The synthetic reached the edge of the cell cover and jumped down. Up close, I saw that it wasn’t only the vocal cords that were crude. This body was so far from the one Trepp had been using when I torched her, it was barely deserving of the same name. I wondered briefly if it was some kind of antique. The black hair was coarse and enamelled-looking, the face slack silicoflesh, the pale blue eyes clearly logo’d across the white. The body looked solid, but a little too solid, and the arms were slightly wrong, reminiscent of snakes rather than limbs. The hands at the ends of the cuffs were smooth and lineless. The synth offered one featureless palm, as if for inspection.
“Well?” he asked gently.
“Routine check, Carnage,” said Ortega, helping me out. “Been some bomb threats on tonight’s fight. We’re here to have a look.”
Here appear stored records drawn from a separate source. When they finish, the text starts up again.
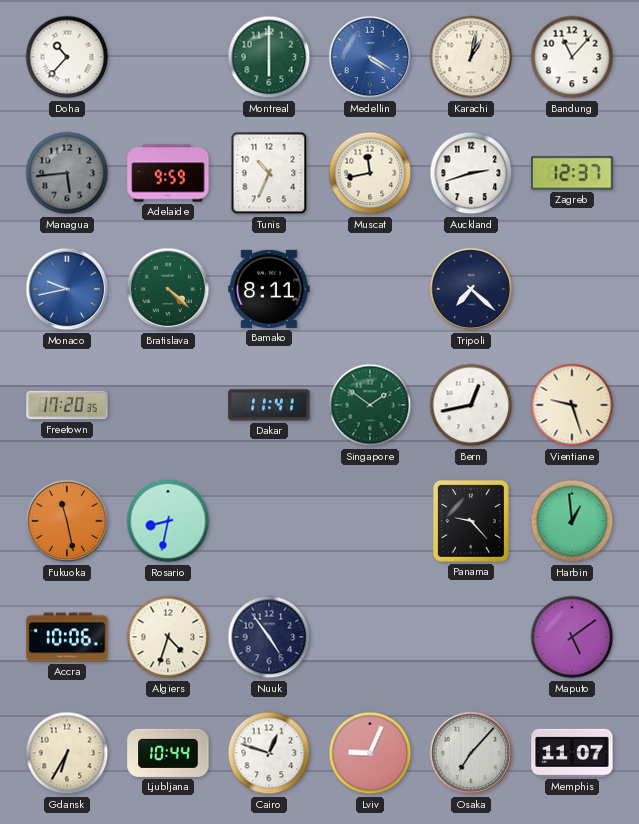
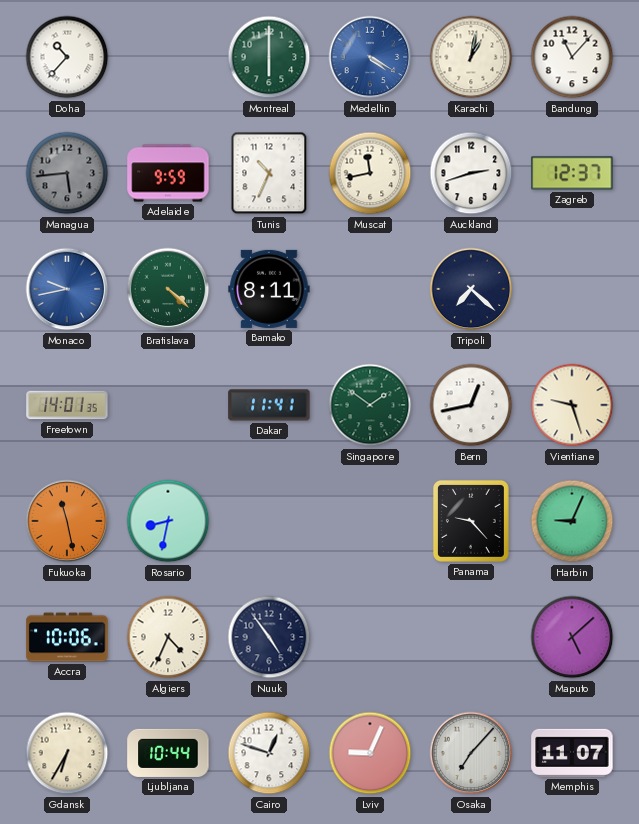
Freetown: 17:20 -> 14:01
Harbin: 12:59 -> 9:04
Algiers: 4:33 -> 4:34
Maputo: 5:09 -> 5:08
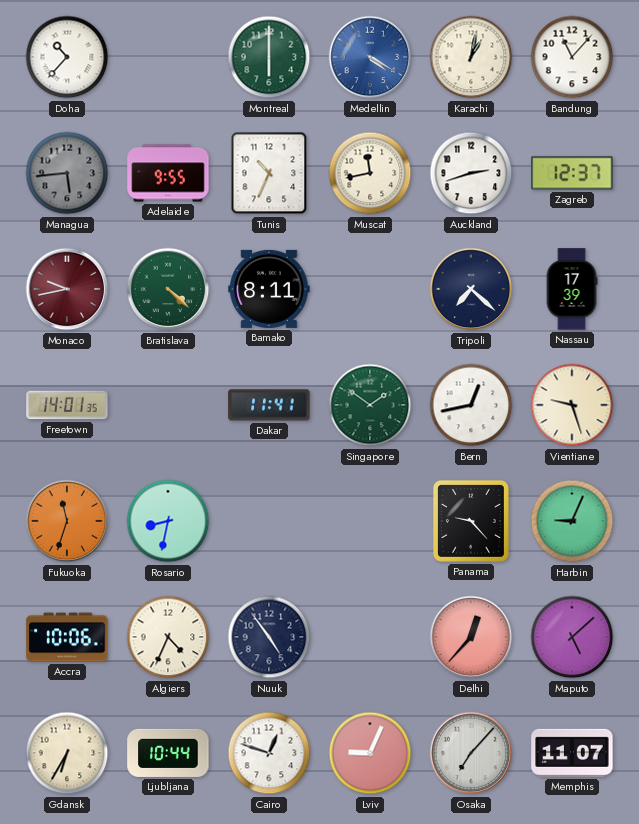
Adelaide: 9:59 -> 9:55
Monaco dial: blue -> burgundy
Nassau: none -> 17:39
Fukuoka: 11:28 -> 11:33
Delhi: none -> 12:37
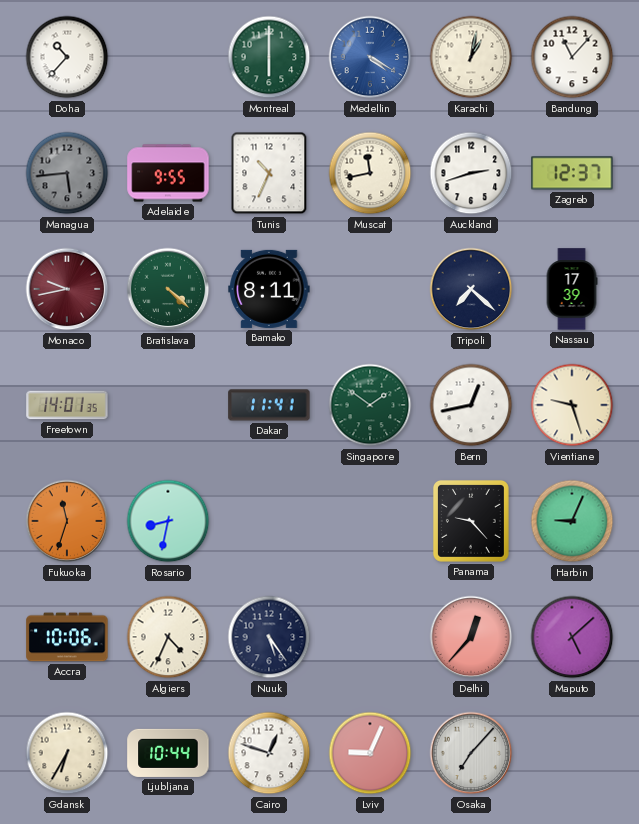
Nuuk: 4:54 -> 5:24
Memphis: 11:07 -> none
Carnage laughed, jarringly. “As if you cared.”
“Well, like I said,” Ortega answered evenly, “it’s routine.”
“Oh well, you’d better come along then.” The synthetic sighed and nodded at me. “What’s the matter with him? Did they lose his speech functions in the stack?”
We followed him towards the back of the ship and found ourselves skirting the pit formed by the rolled-back cover of the rearmost cargo cell. I glanced down inside and saw a circular white fighting ring, walled on four sides by slopes of steel and plastic seating. Banks of lighting equipment were strung above but there were none of the spiky spherical units I associated with telemetry. In the centre of the ring, someone was knelt, painting a design on the mat by hand. He looked up as we passed.
“Thematic,” said Carnage, seeing where I was looking. “Means something in Arabic. This season’s fights are all themed around Protectorate police actions. Tonight it’s Sharya. Right Hand of God Martyrs versus Protec Marines. Hand to hand, no blades over ten centimetres.”
“Bloodbath, in other words,” said Ortega.
The synth shrugged. “What the public wants, the public pays for. I understand it is possible to inflict an outright mortal wound with a ten-centimetre blade. Just very difficult. A real test of skill, they say. This way.”
We went down a narrow companionway into the body of the ship, our own footsteps clanging around us in the tight confines.
“Arenas first, I presume,” Carnage shouted above the echoes.
“No, let’s see the tanks first,” suggested Ortega.